A look at the Barclays S&P VEQTOR ETN (VQT), which adjusts based on the S&P 500 Index (SPX)

by Adam Warner

Published on Jul 20, 2015 at 10:20 AM
Updated on Jun 24, 2020 at 10:16 AM

With the benefit of hindsight, you'd know that the first six-plus months of 2015 would morph into the Golden Age of Churn. But let's say you knew that in advance of this year. I'm not talking about having the equivalent of Biff Tannen's Almanac for stock prices. Rather, what basic strategy would you employ knowing it was a year of unsustainable moves in both directions? 

You would certainly sell straddles and strangles, and you wouldn't bother to aggressively hedge with the underlying stock(s). You would also likely fade the stock moves themselves and flip like crazy. 

You would stay away from volatility exchange-traded funds (ETFs), though that's good advice anyways. But what about Barclays S&P VEQTOR ETN (VQT)?

"The Barclays ETN+ S&P VEQTOR ETN tracks an index that dynamically allocates exposure between equity, volatility and cash based on market conditions.

... VQT's dynamic strategy aims to provide maximum equity exposure, via the S&P 500 in good times, and hedge its equity exposure in periods of high volatility. The underlying index adjusts its allocation to the S&P 500 and the S&P 500 VIX Futures Index based on 1-month realized volatility and forward implied volatility. In addition, the index moves to a full nominal cash allocation if it falls by more than 2% over 5 consecutive trading days."  

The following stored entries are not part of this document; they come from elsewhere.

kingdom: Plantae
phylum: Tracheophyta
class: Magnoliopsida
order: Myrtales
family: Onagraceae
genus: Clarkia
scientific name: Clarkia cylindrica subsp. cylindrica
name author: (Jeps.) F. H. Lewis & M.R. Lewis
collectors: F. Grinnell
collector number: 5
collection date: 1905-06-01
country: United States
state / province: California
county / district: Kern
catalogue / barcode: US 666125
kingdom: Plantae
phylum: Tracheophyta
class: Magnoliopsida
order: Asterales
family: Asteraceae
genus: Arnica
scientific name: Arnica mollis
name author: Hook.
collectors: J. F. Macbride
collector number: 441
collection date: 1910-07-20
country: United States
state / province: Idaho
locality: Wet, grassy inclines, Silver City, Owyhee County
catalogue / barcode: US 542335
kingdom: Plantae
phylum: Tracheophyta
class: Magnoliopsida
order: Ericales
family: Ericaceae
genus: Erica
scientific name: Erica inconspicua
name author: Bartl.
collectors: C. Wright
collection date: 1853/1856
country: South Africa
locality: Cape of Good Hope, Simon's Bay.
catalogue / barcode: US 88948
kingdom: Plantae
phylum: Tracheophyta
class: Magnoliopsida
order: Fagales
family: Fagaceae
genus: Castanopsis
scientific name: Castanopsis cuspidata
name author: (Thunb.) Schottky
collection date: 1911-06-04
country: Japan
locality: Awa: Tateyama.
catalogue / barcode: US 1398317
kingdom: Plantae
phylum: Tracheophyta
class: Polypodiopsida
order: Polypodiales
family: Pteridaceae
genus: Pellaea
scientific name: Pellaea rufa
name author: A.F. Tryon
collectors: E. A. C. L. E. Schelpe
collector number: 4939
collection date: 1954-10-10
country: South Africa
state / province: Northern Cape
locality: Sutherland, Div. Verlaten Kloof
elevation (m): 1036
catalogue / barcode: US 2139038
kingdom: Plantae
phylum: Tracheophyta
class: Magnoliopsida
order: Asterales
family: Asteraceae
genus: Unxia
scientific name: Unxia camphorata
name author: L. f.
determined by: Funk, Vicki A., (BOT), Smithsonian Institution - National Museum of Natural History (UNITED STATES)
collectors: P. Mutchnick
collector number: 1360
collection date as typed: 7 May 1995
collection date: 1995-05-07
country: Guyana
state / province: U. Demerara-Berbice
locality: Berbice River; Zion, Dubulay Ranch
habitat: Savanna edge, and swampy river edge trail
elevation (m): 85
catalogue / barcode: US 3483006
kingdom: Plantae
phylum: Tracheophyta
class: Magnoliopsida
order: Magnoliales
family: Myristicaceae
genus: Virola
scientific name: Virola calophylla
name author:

You might be tempted to own it. I mean, you can ride the S&P 500 Index (SPX) between Greek Crises, and then hedge with some CBOE Volatility Index (VIX) products. And then you can theoretically go to all cash if it really gets ugly. Sounds promising.

The reality in 2015? Not so good. Here's VQT vs. the SPX this year:

150720Warner

It tracked well for a couple of months, than has just fallen off a relative cliff.

As I think about it, some of it makes sense. Every little volatility breakout has turned into a fake-out. Perhaps VQT has gotten a little whipsawed. But I'm not sure why it's done this relatively poorly. There just haven't even been that many fake breakouts. And the biggest ones took place in early January and just a few weeks ago. VQT seemed to handle the early January case relatively well; it didn't underperform at all and that's actually very good performance. You got some protection at no cost of "alpha." 

As to July, well, I suppose that underperformance makes some sense. SPX turned around and VQT likely went into VIX products and now can't quite catch up. 

What has me baffled is that middle part. Why did VQT do so badly in March? Volatility was meh. If it went into full hedge, then it needs to change its parameters. That wasn't a scare that required sustained protection.

All of which leads me to a similar point I always make about a product like this. It sounds interesting and great in theory. I mean auto-hedging, what could be better? But in reality, it's just a strategy, and it doesn't require much to replicate and tweak on your own. VQT will save you from big hits. But just simply going to cash when the S&P goes below the 200-day moving average will cost you some small money here and there but will save you from big hits too. I'm not recommending that, just pointing it out as an easy plan. 

Disclaimer: Mr. Warner's opinions expressed above do not necessarily represent the views of Schaeffer's Investment Research.